As we move through life we create beliefs about ourselves and these beliefs impact our feelings. This is identified as our self-concept. A mixture of how we are and how we would like to be. When these are not congruent we are unhappy, and our behaviors will show that. We often wish we had the money to afford certain things or we wish we had the ability to run really fast and when these things aren't happening in our lives we become upset. A hypothetical situation, there's a women and all she wants is to be a mother ,but she is unable to have children-- this would create a great deal of sorrow in her life.  If her husband is very supportive and empathizes with her, this can help her thoughts and feelings about herself become positive again.  This will hopefully lead her to change her belief of how things "should be" and be able to accept them as they are.

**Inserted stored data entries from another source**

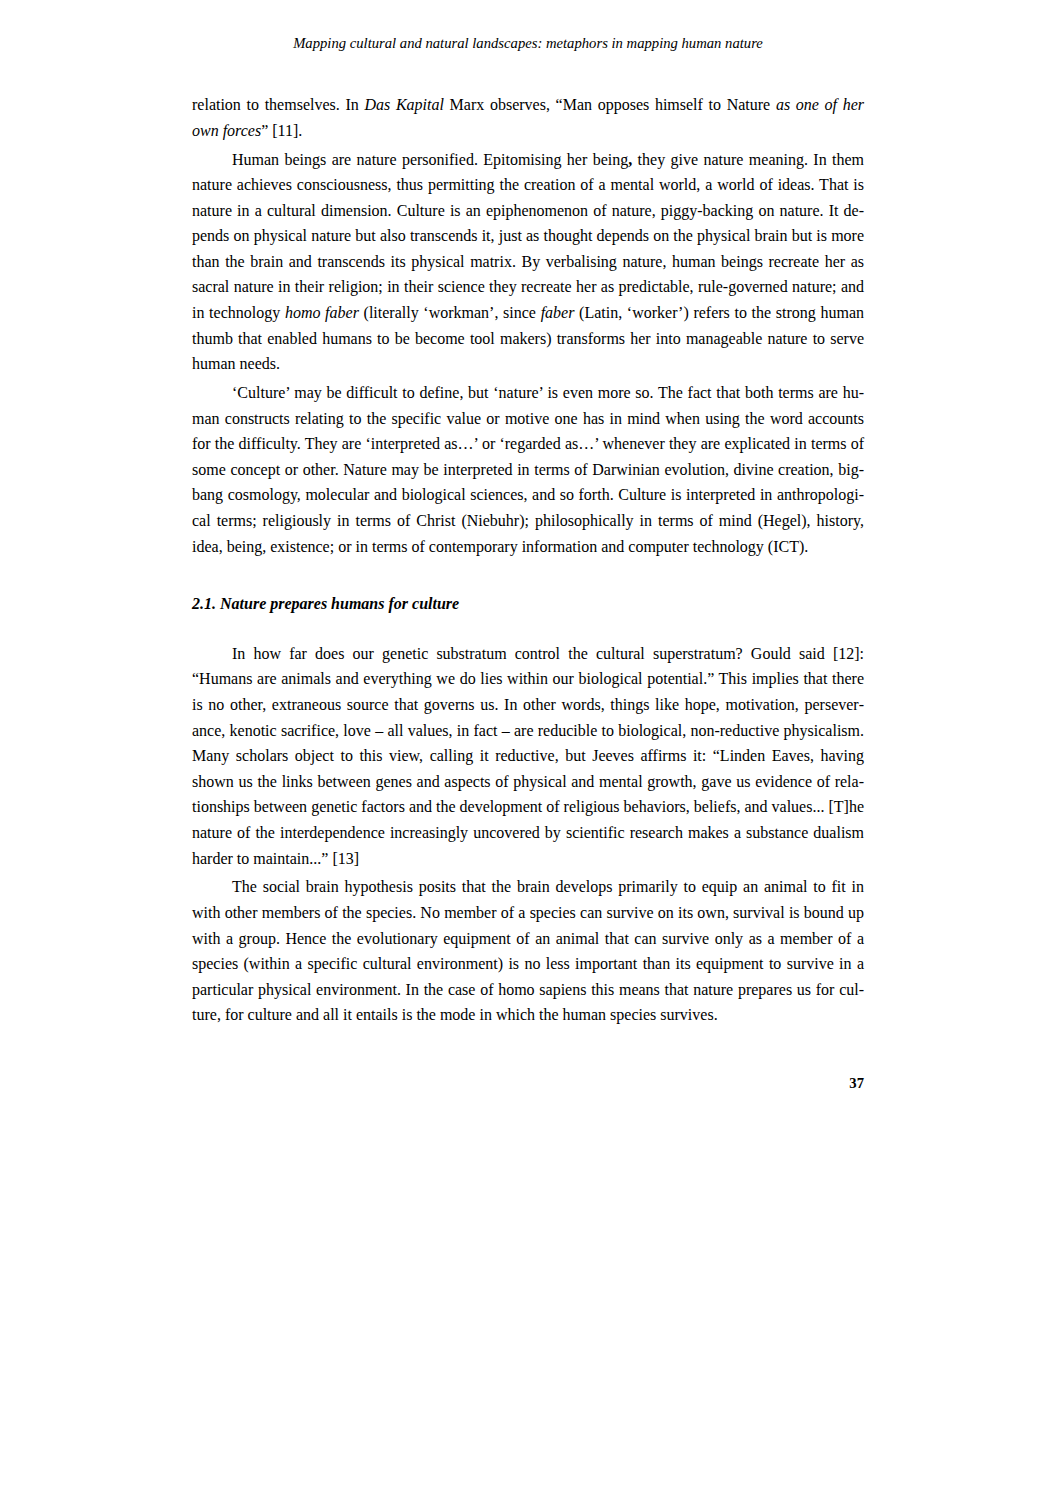Mapping cultural and natural landscapes: metaphors in mapping human nature
relation to themselves. In Das Kapital Marx observes, “Man opposes himself to Nature as one of her own forces” [11].
Human beings are nature personified. Epitomising her being, they give nature meaning. In them nature achieves consciousness, thus permitting the creation of a mental world, a world of ideas. That is nature in a cultural dimension. Culture is an epiphenomenon of nature, piggy-backing on nature. It depends on physical nature but also transcends it, just as thought depends on the physical brain but is more than the brain and transcends its physical matrix. By verbalising nature, human beings recreate her as sacral nature in their religion; in their science they recreate her as predictable, rule-governed nature; and in technology homo faber (literally ‘workman’, since faber (Latin, ‘worker’) refers to the strong human thumb that enabled humans to be become tool makers) transforms her into manageable nature to serve human needs.
‘Culture’ may be difficult to define, but ‘nature’ is even more so. The fact that both terms are human constructs relating to the specific value or motive one has in mind when using the word accounts for the difficulty. They are ‘interpreted as…’ or ‘regarded as…’ whenever they are explicated in terms of some concept or other. Nature may be interpreted in terms of Darwinian evolution, divine creation, big-bang cosmology, molecular and biological sciences, and so forth. Culture is interpreted in anthropological terms; religiously in terms of Christ (Niebuhr); philosophically in terms of mind (Hegel), history, idea, being, existence; or in terms of contemporary information and computer technology (ICT).
2.1. Nature prepares humans for culture
In how far does our genetic substratum control the cultural superstratum? Gould said [12]: “Humans are animals and everything we do lies within our biological potential.” This implies that there is no other, extraneous source that governs us. In other words, things like hope, motivation, perseverance, kenotic sacrifice, love – all values, in fact – are reducible to biological, non-reductive physicalism. Many scholars object to this view, calling it reductive, but Jeeves affirms it: “Linden Eaves, having shown us the links between genes and aspects of physical and mental growth, gave us evidence of relationships between genetic factors and the development of religious behaviors, beliefs, and values... [T]he nature of the interdependence increasingly uncovered by scientific research makes a substance dualism harder to maintain...” [13]
The social brain hypothesis posits that the brain develops primarily to equip an animal to fit in with other members of the species. No member of a species can survive on its own, survival is bound up with a group. Hence the evolutionary equipment of an animal that can survive only as a member of a species (within a specific cultural environment) is no less important than its equipment to survive in a particular physical environment. In the case of homo sapiens this means that nature prepares us for culture, for culture and all it entails is the mode in which the human species survives.
37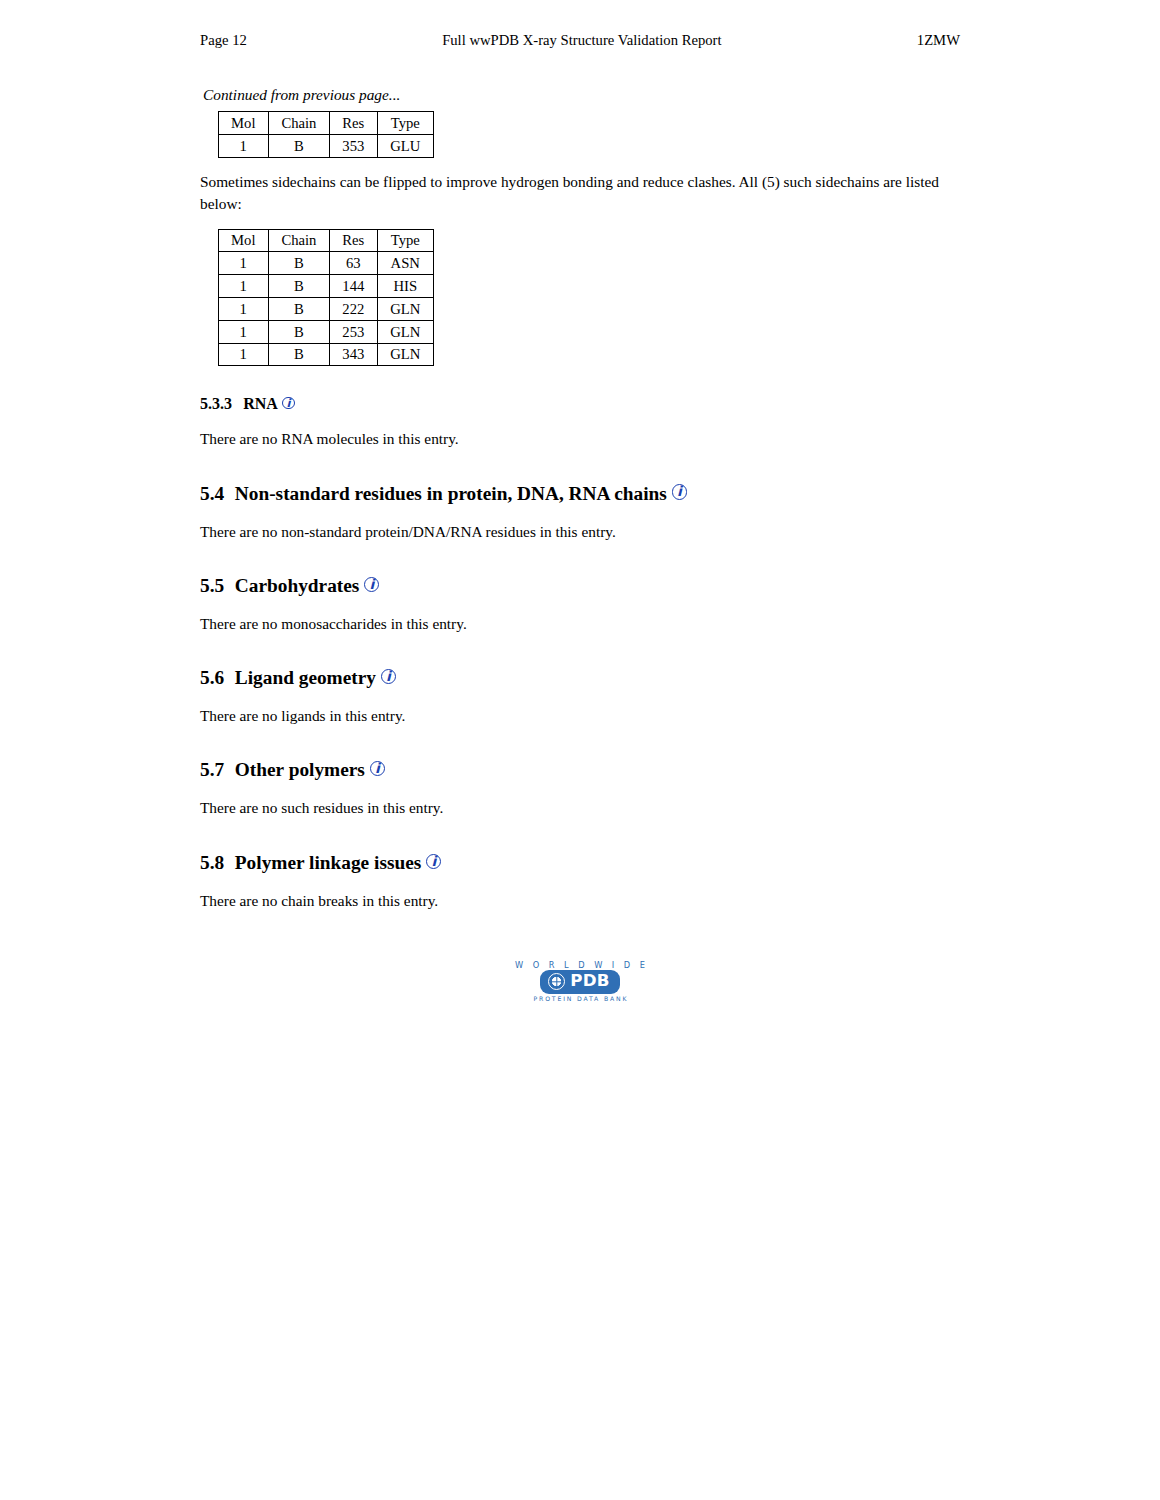Page 12
Full wwPDB X-ray Structure Validation Report
1ZMW
Continued from previous page...
| Mol | Chain | Res | Type |
| --- | --- | --- | --- |
| 1 | B | 353 | GLU |
Sometimes sidechains can be flipped to improve hydrogen bonding and reduce clashes. All (5) such sidechains are listed below:
| Mol | Chain | Res | Type |
| --- | --- | --- | --- |
| 1 | B | 63 | ASN |
| 1 | B | 144 | HIS |
| 1 | B | 222 | GLN |
| 1 | B | 253 | GLN |
| 1 | B | 343 | GLN |
5.3.3 RNAi
There are no RNA molecules in this entry.
5.4 Non-standard residues in protein, DNA, RNA chainsi
There are no non-standard protein/DNA/RNA residues in this entry.
5.5 Carbohydratesi
There are no monosaccharides in this entry.
5.6 Ligand geometryi
There are no ligands in this entry.
5.7 Other polymersi
There are no such residues in this entry.
5.8 Polymer linkage issuesi
There are no chain breaks in this entry.
W O R L D W I D E
PDB
PROTEIN DATA BANK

I believe that is the key to self-actualization! We often blame and are mean to ourselves. It is also important for us to be able to practice unconditional positive regard with ourselves, having an attitude of total acceptance and love for ourselves.
If we do our best to believe that every human is here, doing the best that they can, we can learn to love, accept, and help one another. I think what it means to be human is to connect, feel, and love. This is how we heal and fulfill our purpose.




References:


SimplyPsychology

Schimmel, N. (2008). A humanistic approach to caring for street children: The importance of emotionally intimate and supportive relationships for the successful rehabilitation of street children. Vulnerable Children & Youth Studies3(3), 214-220. doi:10.1080/17450120802032883

Heppner, P. P., Rogers, M. E., & Lee, L. A. (1984). Carl Rogers: Reflections on his Life. Journal Of Counseling & Development63(1), 14.